#### Extracted records:
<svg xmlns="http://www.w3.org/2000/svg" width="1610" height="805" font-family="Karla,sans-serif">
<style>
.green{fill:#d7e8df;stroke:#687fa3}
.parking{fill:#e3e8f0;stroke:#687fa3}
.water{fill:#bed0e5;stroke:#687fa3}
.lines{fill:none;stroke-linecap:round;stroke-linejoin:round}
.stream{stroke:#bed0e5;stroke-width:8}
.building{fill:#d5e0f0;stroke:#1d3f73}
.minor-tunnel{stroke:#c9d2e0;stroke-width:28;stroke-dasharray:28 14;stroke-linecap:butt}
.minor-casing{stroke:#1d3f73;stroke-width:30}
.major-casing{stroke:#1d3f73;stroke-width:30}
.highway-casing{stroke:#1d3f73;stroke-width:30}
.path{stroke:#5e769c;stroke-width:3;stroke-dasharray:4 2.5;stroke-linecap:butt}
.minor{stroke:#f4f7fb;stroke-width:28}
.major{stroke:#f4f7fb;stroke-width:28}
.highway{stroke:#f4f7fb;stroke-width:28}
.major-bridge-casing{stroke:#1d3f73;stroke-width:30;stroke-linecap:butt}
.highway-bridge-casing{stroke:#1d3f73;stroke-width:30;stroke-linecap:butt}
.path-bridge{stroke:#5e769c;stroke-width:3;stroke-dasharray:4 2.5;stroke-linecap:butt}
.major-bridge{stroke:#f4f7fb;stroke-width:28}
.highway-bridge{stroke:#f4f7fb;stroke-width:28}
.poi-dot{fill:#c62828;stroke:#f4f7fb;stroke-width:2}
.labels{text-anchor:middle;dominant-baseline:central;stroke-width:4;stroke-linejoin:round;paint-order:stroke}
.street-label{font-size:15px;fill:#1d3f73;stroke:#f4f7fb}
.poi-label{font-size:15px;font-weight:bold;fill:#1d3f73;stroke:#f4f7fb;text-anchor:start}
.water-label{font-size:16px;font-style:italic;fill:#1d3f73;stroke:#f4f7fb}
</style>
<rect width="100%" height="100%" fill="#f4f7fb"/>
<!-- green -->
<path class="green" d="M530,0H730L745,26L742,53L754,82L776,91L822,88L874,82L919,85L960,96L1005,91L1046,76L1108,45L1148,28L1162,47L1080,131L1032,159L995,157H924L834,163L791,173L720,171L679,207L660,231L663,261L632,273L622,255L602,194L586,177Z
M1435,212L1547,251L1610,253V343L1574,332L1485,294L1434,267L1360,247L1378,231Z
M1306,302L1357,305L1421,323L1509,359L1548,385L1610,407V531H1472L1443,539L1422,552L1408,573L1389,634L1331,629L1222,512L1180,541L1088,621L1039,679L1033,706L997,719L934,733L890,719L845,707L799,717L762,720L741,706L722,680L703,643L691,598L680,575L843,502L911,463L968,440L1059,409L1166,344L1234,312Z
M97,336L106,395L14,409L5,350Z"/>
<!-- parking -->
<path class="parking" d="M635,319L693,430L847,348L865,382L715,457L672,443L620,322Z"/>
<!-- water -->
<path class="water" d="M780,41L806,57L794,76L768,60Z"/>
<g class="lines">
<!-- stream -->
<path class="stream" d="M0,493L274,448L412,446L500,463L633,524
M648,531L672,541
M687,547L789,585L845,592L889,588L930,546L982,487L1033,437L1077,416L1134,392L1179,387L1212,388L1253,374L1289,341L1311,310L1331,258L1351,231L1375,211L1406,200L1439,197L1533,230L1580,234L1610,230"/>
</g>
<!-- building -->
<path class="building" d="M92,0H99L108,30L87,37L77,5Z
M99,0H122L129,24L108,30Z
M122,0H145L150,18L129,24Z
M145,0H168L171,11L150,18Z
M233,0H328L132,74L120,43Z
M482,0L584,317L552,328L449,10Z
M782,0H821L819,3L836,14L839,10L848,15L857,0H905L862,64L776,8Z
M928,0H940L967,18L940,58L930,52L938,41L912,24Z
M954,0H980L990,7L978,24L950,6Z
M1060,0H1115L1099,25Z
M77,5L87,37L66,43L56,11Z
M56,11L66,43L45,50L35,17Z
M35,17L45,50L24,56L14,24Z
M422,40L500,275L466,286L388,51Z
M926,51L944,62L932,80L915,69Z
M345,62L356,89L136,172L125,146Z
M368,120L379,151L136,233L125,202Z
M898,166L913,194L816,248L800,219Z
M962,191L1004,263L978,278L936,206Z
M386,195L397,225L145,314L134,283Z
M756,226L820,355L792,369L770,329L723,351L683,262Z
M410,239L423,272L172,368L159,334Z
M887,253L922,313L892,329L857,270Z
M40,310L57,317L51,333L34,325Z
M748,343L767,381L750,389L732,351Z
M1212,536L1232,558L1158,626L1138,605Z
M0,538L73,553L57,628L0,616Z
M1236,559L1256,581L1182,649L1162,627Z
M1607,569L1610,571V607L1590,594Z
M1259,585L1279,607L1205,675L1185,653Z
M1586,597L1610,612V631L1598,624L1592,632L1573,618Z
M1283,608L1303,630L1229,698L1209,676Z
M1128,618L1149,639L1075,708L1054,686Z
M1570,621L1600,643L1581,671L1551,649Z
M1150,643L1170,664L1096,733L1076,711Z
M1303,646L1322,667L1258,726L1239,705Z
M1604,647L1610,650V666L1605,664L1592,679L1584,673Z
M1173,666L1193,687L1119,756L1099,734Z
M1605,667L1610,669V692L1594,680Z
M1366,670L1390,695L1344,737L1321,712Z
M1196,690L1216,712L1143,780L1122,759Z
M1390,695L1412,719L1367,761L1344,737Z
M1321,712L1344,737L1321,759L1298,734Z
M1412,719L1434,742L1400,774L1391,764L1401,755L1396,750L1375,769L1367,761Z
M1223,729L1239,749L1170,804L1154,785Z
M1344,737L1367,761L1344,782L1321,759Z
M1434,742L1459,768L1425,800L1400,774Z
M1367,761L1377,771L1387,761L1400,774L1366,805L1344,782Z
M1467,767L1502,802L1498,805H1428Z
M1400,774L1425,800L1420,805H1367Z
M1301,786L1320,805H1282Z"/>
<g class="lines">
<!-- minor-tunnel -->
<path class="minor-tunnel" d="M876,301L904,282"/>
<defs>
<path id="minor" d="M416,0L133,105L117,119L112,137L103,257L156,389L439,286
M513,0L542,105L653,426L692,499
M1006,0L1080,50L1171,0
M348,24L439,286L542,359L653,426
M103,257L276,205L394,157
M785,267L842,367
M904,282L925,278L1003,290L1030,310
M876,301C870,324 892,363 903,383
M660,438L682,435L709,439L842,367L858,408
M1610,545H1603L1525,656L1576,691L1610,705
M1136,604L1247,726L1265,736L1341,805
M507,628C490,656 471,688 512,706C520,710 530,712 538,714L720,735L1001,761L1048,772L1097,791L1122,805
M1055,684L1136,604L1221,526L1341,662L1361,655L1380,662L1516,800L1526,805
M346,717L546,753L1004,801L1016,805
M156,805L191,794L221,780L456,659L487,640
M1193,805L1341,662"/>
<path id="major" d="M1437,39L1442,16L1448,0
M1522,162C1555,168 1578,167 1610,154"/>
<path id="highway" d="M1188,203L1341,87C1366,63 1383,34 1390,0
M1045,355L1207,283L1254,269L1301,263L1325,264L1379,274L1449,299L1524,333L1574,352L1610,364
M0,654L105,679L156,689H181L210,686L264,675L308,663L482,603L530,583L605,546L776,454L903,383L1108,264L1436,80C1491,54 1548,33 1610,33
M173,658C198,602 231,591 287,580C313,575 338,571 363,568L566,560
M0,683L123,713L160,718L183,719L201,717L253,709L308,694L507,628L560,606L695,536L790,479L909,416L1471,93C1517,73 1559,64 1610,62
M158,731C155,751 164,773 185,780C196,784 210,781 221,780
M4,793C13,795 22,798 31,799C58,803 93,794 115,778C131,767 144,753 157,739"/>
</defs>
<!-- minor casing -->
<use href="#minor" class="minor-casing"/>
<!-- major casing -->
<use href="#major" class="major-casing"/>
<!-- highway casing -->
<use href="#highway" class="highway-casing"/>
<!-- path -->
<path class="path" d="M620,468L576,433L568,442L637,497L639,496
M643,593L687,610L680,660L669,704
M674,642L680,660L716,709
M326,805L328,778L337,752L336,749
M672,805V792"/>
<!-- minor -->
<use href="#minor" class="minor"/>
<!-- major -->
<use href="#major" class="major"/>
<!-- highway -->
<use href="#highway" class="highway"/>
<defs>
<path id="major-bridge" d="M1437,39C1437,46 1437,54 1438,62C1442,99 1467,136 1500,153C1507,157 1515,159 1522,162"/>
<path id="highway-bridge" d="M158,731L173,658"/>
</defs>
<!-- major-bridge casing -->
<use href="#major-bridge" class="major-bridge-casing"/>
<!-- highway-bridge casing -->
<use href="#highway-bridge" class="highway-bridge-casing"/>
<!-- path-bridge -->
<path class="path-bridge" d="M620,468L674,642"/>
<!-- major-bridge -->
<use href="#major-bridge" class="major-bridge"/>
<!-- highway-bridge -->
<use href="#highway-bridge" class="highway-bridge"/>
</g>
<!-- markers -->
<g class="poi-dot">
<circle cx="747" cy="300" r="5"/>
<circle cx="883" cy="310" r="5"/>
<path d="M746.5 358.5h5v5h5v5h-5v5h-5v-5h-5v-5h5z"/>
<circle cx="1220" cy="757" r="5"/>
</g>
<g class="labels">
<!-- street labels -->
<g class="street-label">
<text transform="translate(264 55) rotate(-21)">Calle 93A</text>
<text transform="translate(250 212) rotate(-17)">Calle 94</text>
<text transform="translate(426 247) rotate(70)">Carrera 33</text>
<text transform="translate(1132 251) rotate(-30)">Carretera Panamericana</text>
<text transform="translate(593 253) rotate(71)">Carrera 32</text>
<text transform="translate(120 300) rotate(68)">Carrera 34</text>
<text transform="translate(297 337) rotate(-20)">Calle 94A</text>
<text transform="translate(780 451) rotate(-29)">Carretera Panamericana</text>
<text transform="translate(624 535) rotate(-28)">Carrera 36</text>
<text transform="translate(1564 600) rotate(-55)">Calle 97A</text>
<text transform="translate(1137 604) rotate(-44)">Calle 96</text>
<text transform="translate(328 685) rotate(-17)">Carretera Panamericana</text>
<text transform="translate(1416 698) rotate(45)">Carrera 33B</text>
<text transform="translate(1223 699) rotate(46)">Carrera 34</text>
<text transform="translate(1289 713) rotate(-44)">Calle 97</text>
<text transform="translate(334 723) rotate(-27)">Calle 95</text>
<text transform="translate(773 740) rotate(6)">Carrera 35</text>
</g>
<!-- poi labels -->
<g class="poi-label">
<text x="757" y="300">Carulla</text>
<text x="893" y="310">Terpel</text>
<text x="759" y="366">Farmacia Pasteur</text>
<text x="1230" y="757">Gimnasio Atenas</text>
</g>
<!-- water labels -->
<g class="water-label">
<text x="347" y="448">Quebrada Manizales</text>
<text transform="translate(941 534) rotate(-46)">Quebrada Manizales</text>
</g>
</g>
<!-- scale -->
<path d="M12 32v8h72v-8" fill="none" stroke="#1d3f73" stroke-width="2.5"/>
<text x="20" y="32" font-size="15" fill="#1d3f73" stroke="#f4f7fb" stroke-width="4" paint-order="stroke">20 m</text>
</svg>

#### To do:
Send back an exact copy of only the lines from the line with "M887,253L922,313L892,329L857,270Z" up to and including the line with "M103,257L276,205L394,157" in the data above.

#### Answer to this task:
M887,253L922,313L892,329L857,270Z
M40,310L57,317L51,333L34,325Z
M748,343L767,381L750,389L732,351Z
M1212,536L1232,558L1158,626L1138,605Z
M0,538L73,553L57,628L0,616Z
M1236,559L1256,581L1182,649L1162,627Z
M1607,569L1610,571V607L1590,594Z
M1259,585L1279,607L1205,675L1185,653Z
M1586,597L1610,612V631L1598,624L1592,632L1573,618Z
M1283,608L1303,630L1229,698L1209,676Z
M1128,618L1149,639L1075,708L1054,686Z
M1570,621L1600,643L1581,671L1551,649Z
M1150,643L1170,664L1096,733L1076,711Z
M1303,646L1322,667L1258,726L1239,705Z
M1604,647L1610,650V666L1605,664L1592,679L1584,673Z
M1173,666L1193,687L1119,756L1099,734Z
M1605,667L1610,669V692L1594,680Z
M1366,670L1390,695L1344,737L1321,712Z
M1196,690L1216,712L1143,780L1122,759Z
M1390,695L1412,719L1367,761L1344,737Z
M1321,712L1344,737L1321,759L1298,734Z
M1412,719L1434,742L1400,774L1391,764L1401,755L1396,750L1375,769L1367,761Z
M1223,729L1239,749L1170,804L1154,785Z
M1344,737L1367,761L1344,782L1321,759Z
M1434,742L1459,768L1425,800L1400,774Z
M1367,761L1377,771L1387,761L1400,774L1366,805L1344,782Z
M1467,767L1502,802L1498,805H1428Z
M1400,774L1425,800L1420,805H1367Z
M1301,786L1320,805H1282Z"/>
<g class="lines">
<!-- minor-tunnel -->
<path class="minor-tunnel" d="M876,301L904,282"/>
<defs>
<path id="minor" d="M416,0L133,105L117,119L112,137L103,257L156,389L439,286
M513,0L542,105L653,426L692,499
M1006,0L1080,50L1171,0
M348,24L439,286L542,359L653,426
M103,257L276,205L394,157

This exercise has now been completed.